In Honor of Record Store Day: As CDs Sales Plummet, Vinyl Finds Its Fifteen Minutes

The front of Bleecker Bob's Golden Oldies on West Third Street

It was announced in early January that Bleecker Bob's Golden Oldies, the record store on West Third Street that was a staple of Seinfeld and a personal favorite of Bob Dylan's, would be closing after 43 years of business as a result of the neighborhood's high rental demands. With the famous Fat Beats down on Bleecker out of business for more than a year now, Bob's joins the graveyard of record stores unable to keep up with the cyber-age of the mp3.

"The realtor wants $20,000 for this place. If you can get it, great," said assistant manager Ski, a burly man with a backwards hat. "But do you want some mom and pop or a Sbarro's down here?" Plans are in the work to move to an East Village location but, as of now, the 'For Rent' sign above the Bob's awning speaks for itself. However, their closing is running oddly parallel to the music industry's turnaround, epitomized in today's Record Store Day celebration that is attracting long lines all over the City, after a recession rough patch.

In 2011, overall album sales shot up (partly because of the world's infatuation of Adele's 21), with vinyl showing a 36 percent growth in sales after a decade of decline with the advent of the iPod.
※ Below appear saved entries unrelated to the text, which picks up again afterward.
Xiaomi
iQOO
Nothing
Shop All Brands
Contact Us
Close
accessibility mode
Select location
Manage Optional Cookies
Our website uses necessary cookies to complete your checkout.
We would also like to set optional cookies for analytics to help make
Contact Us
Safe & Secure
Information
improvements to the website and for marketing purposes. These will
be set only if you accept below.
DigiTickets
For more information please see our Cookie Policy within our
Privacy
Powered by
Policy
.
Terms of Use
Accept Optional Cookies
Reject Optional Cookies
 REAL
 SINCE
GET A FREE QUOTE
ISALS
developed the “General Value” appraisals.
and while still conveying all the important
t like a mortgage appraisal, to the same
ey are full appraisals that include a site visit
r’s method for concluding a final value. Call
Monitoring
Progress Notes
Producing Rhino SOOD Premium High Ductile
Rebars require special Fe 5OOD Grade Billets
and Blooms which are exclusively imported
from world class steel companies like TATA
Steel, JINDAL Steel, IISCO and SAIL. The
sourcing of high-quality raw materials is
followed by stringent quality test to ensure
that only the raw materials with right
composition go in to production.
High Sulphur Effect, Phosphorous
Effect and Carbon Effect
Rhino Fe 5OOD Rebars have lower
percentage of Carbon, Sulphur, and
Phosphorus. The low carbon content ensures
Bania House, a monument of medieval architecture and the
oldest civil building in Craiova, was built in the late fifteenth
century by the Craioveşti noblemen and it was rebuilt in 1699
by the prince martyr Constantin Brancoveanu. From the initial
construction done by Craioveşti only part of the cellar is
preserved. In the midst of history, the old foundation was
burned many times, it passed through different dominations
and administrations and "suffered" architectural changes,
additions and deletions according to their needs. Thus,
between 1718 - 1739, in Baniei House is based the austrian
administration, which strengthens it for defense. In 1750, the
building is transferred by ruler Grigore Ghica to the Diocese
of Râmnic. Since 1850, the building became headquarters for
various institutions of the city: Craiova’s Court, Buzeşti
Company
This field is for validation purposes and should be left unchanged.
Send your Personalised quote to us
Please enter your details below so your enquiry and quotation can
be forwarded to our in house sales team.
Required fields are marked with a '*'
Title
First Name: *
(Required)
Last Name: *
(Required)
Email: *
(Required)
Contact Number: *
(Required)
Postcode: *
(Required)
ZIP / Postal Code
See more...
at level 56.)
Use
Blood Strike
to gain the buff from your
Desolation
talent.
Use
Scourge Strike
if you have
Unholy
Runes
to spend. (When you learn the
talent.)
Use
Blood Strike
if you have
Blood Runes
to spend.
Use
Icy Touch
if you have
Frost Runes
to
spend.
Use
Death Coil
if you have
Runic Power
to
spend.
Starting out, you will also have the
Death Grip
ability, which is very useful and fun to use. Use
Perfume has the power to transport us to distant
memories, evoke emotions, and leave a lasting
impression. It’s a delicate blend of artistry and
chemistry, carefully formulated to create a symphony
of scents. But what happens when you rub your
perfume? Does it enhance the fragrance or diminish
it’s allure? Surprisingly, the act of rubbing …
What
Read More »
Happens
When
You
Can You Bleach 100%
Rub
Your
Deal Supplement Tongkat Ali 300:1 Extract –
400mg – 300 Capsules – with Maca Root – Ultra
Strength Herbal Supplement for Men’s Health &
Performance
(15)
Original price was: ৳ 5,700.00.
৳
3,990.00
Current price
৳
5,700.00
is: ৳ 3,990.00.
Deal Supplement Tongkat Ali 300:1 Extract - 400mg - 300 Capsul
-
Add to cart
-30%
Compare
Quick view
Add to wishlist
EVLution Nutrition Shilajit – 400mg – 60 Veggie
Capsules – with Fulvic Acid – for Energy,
CDs didn't share the same luck: the music medium saw a 5.7% drop in CD sales and Rolling Stone, on the cover of their recent February issue, inquired "Is the CD Finally Dead?" But, for Ski, this tidbit of good news is a day late and a dollar short.

Although the website-less Bleecker Bob's inventory, according to Ski, is 85 to 95 percent vinyl, its comeback has not done enough for business: "We're still doing well enough but we're just not booming," he mournfully said, "We just need to adapt like the dinosaurs - adapt or die. We're not ready to die yet, we'd like to go for another 43 years."

Let's face it: no one walks around with a Walkman so the collapse of the CD is no surprise. Mike Cobbs at A-1 Records on East Sixth Street, who exclaimed "The return of vinyl? Vinyl never left!" before he introduced himself, agrees.

"[Companies] gave people the technology too quick," he said, "CDs came out in the 80s and, by the late 90s, you could make your own at home. Then, when the digital download came out, I think even companies are saying, 'Why are we making CDs if people can just download the whole album?'" 

A turntable for listening purposes at A-1 Records on East Sixth Street

In other words, there's no incentive to leave your laptop to buy an easily scratch-able version of, say, The Shins's Ports of Morrow. Yet vinyl remains an outlier in times of unprecedented audio accessibility at your fingertips. Rachel Browne, a member of the Brooklyn duo Field Mouse, has incorporated these unusual trends into selling her music in the Information Age: skip the compact disc release all together and exclusively stick to the odd couple of digital and vinyl. "When I did buy CDs and iTunes was emerging, I ended up ripping them all onto my computer and never really saw the actual CD again," she said.

For Browne, an mp3 file lacks a certain aesthetic that only a physical LP contains: "Vinyl is different because the listening process becomes more of a ritual experience of being in a space with the pure intention of listening to an album."

No clicking 'Next," just 'Sit Down and Listen,' and Spencer Bronson, an average vinyl user of 21 years, believes this trend could be generational. "A lot of people my age will tell you that their interest in vinyl relates to a desire for some kind of physical link to the music, that feeling of actually holding sound, the whole ritual of sliding out of the sheet and onto a platter, watching it spin," he said.  Get the dusty LPs out of your parents' closet - the kids are listening.

Passerbys gawk at vinyls on sale in front of Rebel Rebel on Bleecker Street.

In a recovering market, vinyls have oddly found their nostalgic niche: their raw tangibility is not in cyberspace and big-named bands like Mumford & Sons continue to release LPs because people like Rachel and Spencer are still buying them. CDs, on the other hand, are being buried as a middleman between the past and the future of how we listen to music. 

But it might be too early to tell if this revival is permanent, as Ski warns: "They say that girls are wearing their mothers' bell-bottoms from forty years ago. Everything just goes around."